I think I’ve already extolled the virtues of this series at length here before, so I’ll just say that this is one of my favorites of all time and I am completely biased in favor of these books. I am a lifelong Chrestomanci fan and re-read a couple of these about once a year. This year I took on The Magicians of Caprona and Witch Week, which I was less obsessed with as a kid so I don’t remember the plots quite as well, which adds to their re-readability as an adult. They’re the perfect comfort reads for me.
The Magicians of Caprona is clearly slightly inspired by Romeo and Juliet in that it’s set in Italy and stars two feuding families with children who are secretly in love. However, it doesn’t primarily follow the star-crossed lovers. Instead, it follows two younger children in the families who have to discover what is causing the magic in their families to weaken and to solve the plot against Caprona. It has great character growth as the two children have to overcome their hatred of each other that they’ve been taught since birth.
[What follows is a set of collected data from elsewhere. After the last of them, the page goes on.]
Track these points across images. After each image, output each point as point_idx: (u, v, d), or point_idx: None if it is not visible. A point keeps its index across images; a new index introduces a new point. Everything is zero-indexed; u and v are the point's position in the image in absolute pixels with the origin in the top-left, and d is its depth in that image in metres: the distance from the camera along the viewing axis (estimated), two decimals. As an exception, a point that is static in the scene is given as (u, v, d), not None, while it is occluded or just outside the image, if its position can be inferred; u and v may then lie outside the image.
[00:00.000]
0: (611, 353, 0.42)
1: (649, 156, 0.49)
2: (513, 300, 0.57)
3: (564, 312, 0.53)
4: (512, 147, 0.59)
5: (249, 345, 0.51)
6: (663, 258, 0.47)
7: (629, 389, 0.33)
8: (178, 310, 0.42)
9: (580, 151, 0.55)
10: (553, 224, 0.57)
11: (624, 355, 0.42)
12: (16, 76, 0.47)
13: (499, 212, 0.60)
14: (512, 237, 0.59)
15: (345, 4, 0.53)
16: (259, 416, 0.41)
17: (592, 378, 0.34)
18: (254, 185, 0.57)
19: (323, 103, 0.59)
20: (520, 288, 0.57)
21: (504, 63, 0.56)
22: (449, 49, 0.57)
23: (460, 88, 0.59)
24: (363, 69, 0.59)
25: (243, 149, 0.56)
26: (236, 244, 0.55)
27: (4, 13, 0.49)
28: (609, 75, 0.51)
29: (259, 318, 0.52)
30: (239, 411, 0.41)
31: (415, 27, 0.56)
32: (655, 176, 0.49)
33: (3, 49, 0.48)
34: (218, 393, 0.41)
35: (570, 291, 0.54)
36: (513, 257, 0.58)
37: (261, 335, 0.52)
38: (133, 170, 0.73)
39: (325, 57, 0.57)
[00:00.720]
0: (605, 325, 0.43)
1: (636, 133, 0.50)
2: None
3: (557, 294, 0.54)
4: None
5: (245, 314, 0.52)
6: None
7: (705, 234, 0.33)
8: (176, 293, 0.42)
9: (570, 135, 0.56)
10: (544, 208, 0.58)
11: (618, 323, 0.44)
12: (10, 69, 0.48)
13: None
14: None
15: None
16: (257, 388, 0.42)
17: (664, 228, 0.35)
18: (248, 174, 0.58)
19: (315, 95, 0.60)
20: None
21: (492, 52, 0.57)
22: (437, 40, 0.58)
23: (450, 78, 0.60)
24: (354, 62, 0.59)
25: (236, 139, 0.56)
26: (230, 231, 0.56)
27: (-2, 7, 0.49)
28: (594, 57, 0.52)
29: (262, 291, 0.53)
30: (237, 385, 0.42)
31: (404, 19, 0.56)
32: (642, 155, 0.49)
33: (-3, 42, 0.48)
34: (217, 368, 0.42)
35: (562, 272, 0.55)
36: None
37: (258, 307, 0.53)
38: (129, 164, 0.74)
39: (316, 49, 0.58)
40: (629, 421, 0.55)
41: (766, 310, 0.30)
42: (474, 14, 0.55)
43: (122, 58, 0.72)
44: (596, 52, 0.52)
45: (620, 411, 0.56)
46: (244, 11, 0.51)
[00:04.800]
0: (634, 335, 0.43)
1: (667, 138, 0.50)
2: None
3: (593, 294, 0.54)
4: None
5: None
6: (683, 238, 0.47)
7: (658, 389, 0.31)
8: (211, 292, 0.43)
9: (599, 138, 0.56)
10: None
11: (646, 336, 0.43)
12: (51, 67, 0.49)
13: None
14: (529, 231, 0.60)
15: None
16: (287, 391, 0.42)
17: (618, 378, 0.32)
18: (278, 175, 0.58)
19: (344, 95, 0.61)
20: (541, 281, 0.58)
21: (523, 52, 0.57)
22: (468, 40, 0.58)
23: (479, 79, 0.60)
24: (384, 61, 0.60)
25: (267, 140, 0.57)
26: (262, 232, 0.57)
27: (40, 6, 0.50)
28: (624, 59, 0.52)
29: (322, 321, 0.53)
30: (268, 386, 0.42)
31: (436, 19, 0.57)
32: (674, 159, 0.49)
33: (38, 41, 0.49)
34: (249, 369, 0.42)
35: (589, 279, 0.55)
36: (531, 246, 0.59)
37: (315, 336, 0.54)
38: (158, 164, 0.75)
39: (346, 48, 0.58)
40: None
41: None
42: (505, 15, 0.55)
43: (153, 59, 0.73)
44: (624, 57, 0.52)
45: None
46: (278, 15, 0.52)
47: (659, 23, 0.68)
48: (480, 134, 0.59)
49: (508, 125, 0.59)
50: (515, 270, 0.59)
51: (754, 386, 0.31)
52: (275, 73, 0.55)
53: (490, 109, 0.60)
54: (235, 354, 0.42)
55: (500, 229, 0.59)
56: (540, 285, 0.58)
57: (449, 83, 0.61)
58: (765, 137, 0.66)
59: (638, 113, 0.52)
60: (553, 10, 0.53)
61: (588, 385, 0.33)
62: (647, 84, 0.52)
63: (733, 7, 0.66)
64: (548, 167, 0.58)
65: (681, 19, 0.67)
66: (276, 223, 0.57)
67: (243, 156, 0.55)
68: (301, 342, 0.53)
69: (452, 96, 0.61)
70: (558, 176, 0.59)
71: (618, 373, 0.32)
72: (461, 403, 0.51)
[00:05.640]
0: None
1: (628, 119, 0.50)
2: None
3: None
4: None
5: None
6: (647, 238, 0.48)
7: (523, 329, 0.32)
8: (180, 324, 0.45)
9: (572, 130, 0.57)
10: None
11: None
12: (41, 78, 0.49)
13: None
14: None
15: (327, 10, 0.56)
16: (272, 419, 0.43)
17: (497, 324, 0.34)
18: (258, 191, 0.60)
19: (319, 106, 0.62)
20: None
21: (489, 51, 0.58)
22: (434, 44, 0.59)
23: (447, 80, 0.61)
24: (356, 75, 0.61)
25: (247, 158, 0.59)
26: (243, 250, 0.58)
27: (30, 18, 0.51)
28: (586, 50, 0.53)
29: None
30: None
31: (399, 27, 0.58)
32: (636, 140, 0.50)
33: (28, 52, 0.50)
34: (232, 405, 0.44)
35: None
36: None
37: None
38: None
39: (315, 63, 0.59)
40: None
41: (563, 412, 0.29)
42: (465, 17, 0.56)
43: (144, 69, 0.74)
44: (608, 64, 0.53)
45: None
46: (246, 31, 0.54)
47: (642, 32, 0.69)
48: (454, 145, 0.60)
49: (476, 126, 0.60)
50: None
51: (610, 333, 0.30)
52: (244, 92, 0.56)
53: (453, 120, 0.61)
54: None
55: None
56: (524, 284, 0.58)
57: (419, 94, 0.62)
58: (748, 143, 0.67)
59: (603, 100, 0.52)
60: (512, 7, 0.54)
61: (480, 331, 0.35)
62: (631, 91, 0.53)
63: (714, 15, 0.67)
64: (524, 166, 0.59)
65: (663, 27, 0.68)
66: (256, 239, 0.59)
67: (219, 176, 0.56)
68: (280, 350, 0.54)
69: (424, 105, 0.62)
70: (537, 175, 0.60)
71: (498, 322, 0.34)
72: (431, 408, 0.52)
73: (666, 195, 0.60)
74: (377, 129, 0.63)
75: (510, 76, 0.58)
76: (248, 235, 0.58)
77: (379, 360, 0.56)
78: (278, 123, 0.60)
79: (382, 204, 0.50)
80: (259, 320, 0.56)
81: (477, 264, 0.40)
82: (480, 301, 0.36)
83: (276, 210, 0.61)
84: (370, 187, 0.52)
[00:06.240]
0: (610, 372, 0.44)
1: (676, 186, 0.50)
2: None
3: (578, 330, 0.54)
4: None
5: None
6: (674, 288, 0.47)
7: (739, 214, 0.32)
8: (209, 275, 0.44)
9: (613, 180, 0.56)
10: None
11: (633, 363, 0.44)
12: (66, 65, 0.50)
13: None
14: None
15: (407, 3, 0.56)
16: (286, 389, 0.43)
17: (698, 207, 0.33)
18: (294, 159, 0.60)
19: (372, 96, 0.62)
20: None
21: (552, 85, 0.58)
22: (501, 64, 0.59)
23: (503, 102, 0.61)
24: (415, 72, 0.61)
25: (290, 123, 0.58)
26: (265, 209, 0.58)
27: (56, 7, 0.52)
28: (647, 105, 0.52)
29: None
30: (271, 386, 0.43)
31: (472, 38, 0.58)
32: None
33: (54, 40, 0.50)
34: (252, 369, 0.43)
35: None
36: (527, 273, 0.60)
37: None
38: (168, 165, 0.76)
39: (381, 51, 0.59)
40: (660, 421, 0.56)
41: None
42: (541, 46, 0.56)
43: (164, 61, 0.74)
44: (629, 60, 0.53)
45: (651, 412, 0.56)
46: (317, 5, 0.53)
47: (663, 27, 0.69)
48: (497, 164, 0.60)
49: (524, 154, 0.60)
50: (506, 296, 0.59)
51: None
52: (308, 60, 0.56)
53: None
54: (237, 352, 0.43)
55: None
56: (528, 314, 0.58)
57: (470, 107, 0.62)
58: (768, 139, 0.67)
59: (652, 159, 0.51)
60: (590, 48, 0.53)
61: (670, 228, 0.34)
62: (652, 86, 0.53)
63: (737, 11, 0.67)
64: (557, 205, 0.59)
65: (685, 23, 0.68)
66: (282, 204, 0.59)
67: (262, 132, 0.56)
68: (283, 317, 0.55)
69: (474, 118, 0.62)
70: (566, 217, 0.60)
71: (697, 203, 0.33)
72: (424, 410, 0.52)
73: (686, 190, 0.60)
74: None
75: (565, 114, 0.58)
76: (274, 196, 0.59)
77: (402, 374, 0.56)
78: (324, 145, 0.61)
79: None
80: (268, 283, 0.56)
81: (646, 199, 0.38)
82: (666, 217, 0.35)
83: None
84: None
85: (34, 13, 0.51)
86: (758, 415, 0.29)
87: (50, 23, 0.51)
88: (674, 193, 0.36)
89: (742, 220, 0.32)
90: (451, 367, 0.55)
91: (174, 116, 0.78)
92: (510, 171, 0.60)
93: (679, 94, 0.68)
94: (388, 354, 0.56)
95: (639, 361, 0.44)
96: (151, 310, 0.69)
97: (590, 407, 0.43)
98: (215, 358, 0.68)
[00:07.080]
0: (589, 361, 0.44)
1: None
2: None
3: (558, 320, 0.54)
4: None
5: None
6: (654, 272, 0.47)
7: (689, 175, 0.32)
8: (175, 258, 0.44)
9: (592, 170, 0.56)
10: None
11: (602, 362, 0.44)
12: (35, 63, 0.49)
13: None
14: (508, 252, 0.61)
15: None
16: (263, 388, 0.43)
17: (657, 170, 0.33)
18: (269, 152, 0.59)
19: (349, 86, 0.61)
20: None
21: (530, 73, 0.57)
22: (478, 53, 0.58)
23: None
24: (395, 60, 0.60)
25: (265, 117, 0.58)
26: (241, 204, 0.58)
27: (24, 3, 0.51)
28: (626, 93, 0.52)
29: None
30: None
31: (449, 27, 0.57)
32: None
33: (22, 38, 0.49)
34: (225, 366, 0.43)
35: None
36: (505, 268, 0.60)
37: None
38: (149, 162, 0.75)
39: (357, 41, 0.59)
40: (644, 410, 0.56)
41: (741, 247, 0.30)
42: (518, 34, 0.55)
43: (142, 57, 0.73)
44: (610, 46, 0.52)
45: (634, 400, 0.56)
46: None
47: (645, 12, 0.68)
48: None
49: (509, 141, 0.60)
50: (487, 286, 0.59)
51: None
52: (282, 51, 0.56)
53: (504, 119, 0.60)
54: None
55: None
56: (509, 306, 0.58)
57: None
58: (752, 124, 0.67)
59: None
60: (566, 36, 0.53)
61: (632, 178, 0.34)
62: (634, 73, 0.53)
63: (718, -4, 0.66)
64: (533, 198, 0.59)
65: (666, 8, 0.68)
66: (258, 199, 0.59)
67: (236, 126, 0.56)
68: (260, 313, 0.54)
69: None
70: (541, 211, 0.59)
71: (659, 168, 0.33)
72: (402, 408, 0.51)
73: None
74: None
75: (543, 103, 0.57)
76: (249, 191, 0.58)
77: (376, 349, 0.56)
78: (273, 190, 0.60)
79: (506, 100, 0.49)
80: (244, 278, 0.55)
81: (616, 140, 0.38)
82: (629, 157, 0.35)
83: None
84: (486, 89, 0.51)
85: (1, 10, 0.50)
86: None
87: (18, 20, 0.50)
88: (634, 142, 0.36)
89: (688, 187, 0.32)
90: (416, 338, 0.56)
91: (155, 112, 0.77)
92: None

It’s made clear that their hatred of each other is idiotic and based in stereotypes, so this book also serves as a good introduction to the mistakes of prejudice and learning to overcome ingrained hatred. Chrestomanci has a smaller role in this book, but it’s still a fun read. The scene where the kids are turned into puppets is legitimately scary.
Witch Week is an interesting one because it’s not set on Chrestomanci’s world but instead on an alternate world where magic has been banned and any witches are burned. The book takes place in a boarding school where most of the children are witch orphans and opens with a note being given to the teacher that “SOMEONE IN THIS CLASS IS A WITCH.” The teacher tries to ignore it but then magical things do start happening and events spiral out of control. I especially enjoy Chrestomanci’s appearance here and his portrayal through the eyes of the children. I think this book is one of the most grim in the series, although it still has that lighthearted touch that keeps it from being fully dark. Charles, the main character, saw a witch being burned when he was younger and they are all living under a murderous authoritarian government, so there’s a real threat of mortal danger here. It has an Orwellian vibe that’s very well conveyed.
These are both wonderful reads, very satisfying and comforting, and I’m happily putting them back on my shelf to re-read in a year or two. I’d recommend them to anyone, just some warnings for the aforementioned witch burning, self-injury (Charles burns his hand on purpose to try to remind himself not to be a witch), bullying, war, scary puppet scene with children in mortal peril.